TJCTF 2025: crypto/double-trouble

Twice the encryption, half the security.

Author: tmm

We’re given some ciphertext and the source code that genrated it.

7125383e330c692c75e0ee0886ec7779
9ecba853742db726fb39e748a0c5cfd06b682c8f15be13bc8ba2b2304897eca2

from Crypto.Cipher import AES
from Crypto.Util.Padding import pad
import random

def gen():
    myrandom = random.Random(42)
    k1 = myrandom.randbytes(8)
    choices = list(myrandom.randbytes(6))
    k2 = b''
    for _ in range(8):
        k2 += bytes([ choices[random.randint(0, 3)] ])
    return k1, k2

def enc(data, k1, k2,  k3, k4):
    key1 = k1+k2
    cipher = AES.new(key1, mode=AES.MODE_ECB)
    ct1 = cipher.encrypt(pad(data, 16))

    key2 = k4+k3
    cipher = AES.new(key2, mode=AES.MODE_ECB)
    ct2 = cipher.encrypt(ct1)
    return ct2

k1, k2 = gen()
k3, k4 = gen()

pt = b"example"

with open('flag.txt') as f:
    flag = f.read().encode()

with open('out.txt', "w") as f:
    f.write(enc(pt, k1, k2, k3, k4).hex())
    f.write("\n")
    f.write(enc(flag, k1, k2, k3, k4).hex())

A gen function is used to generate two 8-byte key parts, and an enc function encrypts a plaintext twice (using AES ECB), using 4 of the key parts.

Crucially, we’re actually given two ciphertexts, one with the known plaintext b"example", the other being the flag.

Hence, we can employ a meet-in-the-middle attack. If the keys are actually random though, this isn’t practical (we’d be doing $2^{129}$ operations), so let’s look at gen…

First, gen uses a PRNG seeded with a constant to generate the first 8-byte key:

myrandom = random.Random(42)
k1 = myrandom.randbytes(8)

…Which means the k1 and k3 passed to enc are always the same, and we can trivially generate them. This cuts the bits in half, bringing us down to $2^{65}$, assuming the second part is ideal.

Which, well, it isn’t. The second key part is generated by concatenating 8 random… choices among 4 constant (generated by the seeded PRNG) bytes:

choices = list(myrandom.randbytes(6))
k2 = b''
for _ in range(8):
    k2 += bytes([ choices[random.randint(0, 3)] ])

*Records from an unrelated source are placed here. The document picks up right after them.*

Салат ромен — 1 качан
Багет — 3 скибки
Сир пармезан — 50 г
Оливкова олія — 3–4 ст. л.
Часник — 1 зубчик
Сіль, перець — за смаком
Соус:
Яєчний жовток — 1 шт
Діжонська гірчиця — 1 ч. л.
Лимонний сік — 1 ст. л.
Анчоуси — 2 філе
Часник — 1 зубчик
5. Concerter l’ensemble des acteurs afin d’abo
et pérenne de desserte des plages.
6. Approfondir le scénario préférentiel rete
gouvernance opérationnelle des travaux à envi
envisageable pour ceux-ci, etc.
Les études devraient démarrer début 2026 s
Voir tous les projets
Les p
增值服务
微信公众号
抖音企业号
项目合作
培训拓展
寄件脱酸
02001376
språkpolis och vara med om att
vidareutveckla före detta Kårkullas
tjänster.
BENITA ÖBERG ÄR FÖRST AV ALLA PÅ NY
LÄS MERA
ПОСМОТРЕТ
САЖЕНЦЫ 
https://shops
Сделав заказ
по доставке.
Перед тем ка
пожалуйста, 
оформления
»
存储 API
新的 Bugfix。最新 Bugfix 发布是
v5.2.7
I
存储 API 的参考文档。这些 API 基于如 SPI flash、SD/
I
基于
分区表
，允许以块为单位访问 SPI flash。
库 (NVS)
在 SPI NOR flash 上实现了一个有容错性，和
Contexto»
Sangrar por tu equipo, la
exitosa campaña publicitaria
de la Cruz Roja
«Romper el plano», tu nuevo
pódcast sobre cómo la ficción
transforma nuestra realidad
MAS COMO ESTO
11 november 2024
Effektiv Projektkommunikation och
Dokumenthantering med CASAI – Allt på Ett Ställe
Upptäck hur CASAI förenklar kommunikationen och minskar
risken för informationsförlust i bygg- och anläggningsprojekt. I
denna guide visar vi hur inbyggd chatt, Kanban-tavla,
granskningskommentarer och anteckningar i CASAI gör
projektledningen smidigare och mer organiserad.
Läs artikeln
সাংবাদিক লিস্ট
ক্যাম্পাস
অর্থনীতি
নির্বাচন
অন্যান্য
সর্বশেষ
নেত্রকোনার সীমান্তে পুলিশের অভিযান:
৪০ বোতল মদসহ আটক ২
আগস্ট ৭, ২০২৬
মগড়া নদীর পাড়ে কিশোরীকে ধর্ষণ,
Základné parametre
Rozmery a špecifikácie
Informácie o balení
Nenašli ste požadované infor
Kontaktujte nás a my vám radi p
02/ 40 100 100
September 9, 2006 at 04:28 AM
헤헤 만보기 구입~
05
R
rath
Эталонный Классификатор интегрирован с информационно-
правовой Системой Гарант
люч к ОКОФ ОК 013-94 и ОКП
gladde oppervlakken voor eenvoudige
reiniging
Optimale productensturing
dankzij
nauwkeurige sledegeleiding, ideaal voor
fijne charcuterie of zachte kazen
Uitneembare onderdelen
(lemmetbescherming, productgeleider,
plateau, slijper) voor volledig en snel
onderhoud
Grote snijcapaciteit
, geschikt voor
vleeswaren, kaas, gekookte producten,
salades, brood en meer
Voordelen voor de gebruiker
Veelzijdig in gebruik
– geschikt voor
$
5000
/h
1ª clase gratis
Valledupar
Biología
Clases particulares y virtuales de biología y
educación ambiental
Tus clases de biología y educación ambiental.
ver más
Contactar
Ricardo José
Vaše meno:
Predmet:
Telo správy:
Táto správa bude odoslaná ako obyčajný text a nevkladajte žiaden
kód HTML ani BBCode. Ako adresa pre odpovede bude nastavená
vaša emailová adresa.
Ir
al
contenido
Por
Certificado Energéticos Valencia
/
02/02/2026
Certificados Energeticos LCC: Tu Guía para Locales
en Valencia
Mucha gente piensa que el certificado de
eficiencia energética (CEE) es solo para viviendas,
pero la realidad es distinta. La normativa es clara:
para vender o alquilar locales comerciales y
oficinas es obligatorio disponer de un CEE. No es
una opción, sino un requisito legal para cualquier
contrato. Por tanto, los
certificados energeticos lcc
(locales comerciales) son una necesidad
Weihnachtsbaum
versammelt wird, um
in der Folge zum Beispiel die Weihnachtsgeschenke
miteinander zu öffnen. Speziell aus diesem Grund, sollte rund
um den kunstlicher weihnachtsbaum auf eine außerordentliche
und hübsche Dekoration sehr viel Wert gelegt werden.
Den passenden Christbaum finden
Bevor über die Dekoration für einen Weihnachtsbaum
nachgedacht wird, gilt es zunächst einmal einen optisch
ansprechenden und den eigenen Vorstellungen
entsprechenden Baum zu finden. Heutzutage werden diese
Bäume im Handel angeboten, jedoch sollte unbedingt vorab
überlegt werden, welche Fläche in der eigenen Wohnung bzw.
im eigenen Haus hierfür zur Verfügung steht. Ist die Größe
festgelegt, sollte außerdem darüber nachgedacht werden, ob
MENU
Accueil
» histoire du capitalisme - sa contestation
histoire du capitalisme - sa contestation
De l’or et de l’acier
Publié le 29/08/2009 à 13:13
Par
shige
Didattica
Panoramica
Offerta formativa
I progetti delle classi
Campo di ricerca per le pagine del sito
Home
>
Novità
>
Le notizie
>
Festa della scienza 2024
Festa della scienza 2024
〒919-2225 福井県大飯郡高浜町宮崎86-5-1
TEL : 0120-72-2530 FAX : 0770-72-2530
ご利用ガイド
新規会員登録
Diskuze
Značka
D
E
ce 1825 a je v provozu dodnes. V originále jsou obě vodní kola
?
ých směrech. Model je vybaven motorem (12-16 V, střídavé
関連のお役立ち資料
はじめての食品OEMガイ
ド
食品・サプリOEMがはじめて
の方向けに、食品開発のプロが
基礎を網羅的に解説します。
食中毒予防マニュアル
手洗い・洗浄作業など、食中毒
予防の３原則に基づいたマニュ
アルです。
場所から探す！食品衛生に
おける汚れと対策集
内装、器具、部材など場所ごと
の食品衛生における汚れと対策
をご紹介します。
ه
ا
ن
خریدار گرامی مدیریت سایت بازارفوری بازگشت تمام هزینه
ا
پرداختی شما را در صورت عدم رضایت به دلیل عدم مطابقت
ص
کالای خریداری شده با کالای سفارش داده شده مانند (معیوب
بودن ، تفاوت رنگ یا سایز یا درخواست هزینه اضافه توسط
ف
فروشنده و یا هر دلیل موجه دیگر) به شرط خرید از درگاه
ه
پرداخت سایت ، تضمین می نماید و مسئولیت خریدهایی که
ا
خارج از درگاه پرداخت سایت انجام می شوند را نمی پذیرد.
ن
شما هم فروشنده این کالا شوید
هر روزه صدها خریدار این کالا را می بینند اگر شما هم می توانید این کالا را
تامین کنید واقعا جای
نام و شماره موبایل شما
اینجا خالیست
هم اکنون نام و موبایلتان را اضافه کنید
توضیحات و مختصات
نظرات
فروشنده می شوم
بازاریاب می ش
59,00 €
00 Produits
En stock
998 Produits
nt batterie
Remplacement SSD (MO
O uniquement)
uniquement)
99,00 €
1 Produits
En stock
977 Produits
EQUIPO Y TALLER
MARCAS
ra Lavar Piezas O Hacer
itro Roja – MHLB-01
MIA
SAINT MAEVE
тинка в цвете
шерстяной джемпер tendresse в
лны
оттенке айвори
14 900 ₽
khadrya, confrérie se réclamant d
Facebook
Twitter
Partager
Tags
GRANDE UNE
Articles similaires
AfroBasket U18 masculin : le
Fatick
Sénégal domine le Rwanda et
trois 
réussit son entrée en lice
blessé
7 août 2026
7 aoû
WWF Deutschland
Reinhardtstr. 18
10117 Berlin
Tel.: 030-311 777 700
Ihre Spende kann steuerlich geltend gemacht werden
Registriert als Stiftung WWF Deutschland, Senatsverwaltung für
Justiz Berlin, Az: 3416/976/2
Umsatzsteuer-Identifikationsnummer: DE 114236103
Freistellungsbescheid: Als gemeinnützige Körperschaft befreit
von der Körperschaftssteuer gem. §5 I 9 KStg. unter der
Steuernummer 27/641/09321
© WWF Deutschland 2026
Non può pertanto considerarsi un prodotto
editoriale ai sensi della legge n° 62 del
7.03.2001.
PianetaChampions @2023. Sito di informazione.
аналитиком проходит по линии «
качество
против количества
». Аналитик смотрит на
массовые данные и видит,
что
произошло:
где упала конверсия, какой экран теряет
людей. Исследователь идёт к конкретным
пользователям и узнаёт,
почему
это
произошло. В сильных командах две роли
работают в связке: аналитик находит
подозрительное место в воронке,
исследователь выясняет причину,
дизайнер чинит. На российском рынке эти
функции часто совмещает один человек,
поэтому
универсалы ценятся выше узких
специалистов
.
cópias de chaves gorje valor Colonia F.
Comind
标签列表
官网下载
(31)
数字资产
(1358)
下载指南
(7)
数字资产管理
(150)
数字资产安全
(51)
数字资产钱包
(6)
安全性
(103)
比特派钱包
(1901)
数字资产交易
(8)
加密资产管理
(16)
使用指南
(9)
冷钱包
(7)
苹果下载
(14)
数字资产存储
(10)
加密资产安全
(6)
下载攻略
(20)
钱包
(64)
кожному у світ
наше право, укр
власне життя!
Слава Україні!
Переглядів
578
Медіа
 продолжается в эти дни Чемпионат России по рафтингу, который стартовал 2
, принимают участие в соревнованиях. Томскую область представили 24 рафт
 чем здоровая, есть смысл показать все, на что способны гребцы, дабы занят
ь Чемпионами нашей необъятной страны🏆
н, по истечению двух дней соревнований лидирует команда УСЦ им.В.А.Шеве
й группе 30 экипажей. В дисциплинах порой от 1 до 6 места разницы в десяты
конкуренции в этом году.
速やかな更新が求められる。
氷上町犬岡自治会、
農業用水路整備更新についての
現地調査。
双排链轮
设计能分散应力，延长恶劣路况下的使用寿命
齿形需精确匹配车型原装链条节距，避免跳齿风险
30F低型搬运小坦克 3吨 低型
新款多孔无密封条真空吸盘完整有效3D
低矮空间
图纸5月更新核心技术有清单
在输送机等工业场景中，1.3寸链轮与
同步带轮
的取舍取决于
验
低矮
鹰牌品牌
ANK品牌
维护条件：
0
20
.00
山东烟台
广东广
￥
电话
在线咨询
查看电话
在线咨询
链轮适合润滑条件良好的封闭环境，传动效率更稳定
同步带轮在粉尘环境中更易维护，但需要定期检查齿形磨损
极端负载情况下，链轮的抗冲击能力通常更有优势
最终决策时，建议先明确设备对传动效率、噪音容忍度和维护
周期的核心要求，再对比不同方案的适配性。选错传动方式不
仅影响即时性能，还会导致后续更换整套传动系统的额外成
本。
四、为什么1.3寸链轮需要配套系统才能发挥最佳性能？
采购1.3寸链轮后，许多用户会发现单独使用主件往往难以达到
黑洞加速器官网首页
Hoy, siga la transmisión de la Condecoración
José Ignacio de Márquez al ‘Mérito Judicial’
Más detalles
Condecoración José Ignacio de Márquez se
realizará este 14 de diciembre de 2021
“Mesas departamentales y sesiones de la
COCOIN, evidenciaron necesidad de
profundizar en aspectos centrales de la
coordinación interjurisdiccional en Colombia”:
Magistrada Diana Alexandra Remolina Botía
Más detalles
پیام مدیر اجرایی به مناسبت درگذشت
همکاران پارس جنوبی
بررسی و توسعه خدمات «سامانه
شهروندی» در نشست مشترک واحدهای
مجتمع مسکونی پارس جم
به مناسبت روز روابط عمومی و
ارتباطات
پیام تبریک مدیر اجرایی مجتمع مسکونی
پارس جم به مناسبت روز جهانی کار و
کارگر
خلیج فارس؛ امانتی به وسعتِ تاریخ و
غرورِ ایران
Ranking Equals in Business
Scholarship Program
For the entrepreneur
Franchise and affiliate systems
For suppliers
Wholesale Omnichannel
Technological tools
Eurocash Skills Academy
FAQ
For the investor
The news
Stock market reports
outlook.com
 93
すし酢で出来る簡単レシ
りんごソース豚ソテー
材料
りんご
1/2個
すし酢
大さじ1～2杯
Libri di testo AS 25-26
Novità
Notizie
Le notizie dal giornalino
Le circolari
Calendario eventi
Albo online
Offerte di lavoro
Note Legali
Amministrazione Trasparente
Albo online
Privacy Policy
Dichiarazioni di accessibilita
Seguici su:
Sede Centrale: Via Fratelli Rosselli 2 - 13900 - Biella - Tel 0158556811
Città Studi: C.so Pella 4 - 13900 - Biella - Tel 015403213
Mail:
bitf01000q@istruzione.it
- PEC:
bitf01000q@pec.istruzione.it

We can go through all $8^4 = 4096 = 2^{12}$ of the “keys” that can possibly be generated this way with a quick and simple loop. There’s still two keys, but $2^{13}$ operations is pretty much nothing.

Let’s do those things:

import random
import itertools

badrng = random.Random(42)
k_constant = badrng.randbytes(8)
k_choices = list(badrng.randbytes(6)[:4])

def biasedkeys():
	for p in itertools.product(k_choices, repeat=8):
		yield bytes(p)

Then comes the actual meet-in-the middle attack. First, encrypt the known plaintext with all possible keys.

from Crypto.Cipher import AES
from Crypto.Util.Padding import pad

pt = pad(b"example", 16)

middles = dict()

for k2 in biasedkeys():
	ct = AES.new(k_constant + k2, mode=AES.MODE_ECB).encrypt(pt)
	middles[ct] = k2

And second, decrypt the ciphertext with all possible keys until we hit one which we’ve figured out as a middle:

key1 = b""
key2 = b""

ct2 = bytes.fromhex("7125383e330c692c75e0ee0886ec7779")
for k4 in biasedkeys():
	ct = AES.new(k4 + k_constant, mode=AES.MODE_ECB).decrypt(ct2)
	if (v := middles.get(ct)) is not None:
		key1 = k_constant + v
		key2 = k4 + k_constant

Now that we’ve got the keys, decrypt and win!

flagct = bytes.fromhex("9ecba853742db726fb39e748a0c5cfd06b682c8f15be13bc8ba2b2304897eca2")

aes2 = AES.new(key2, mode=AES.MODE_ECB)
aes1 = AES.new(key1, mode=AES.MODE_ECB)
flagpt = aes1.decrypt(aes2.decrypt(flagct))
print(flagpt)

Flag: tjctf{m33t_in_th3_middl3}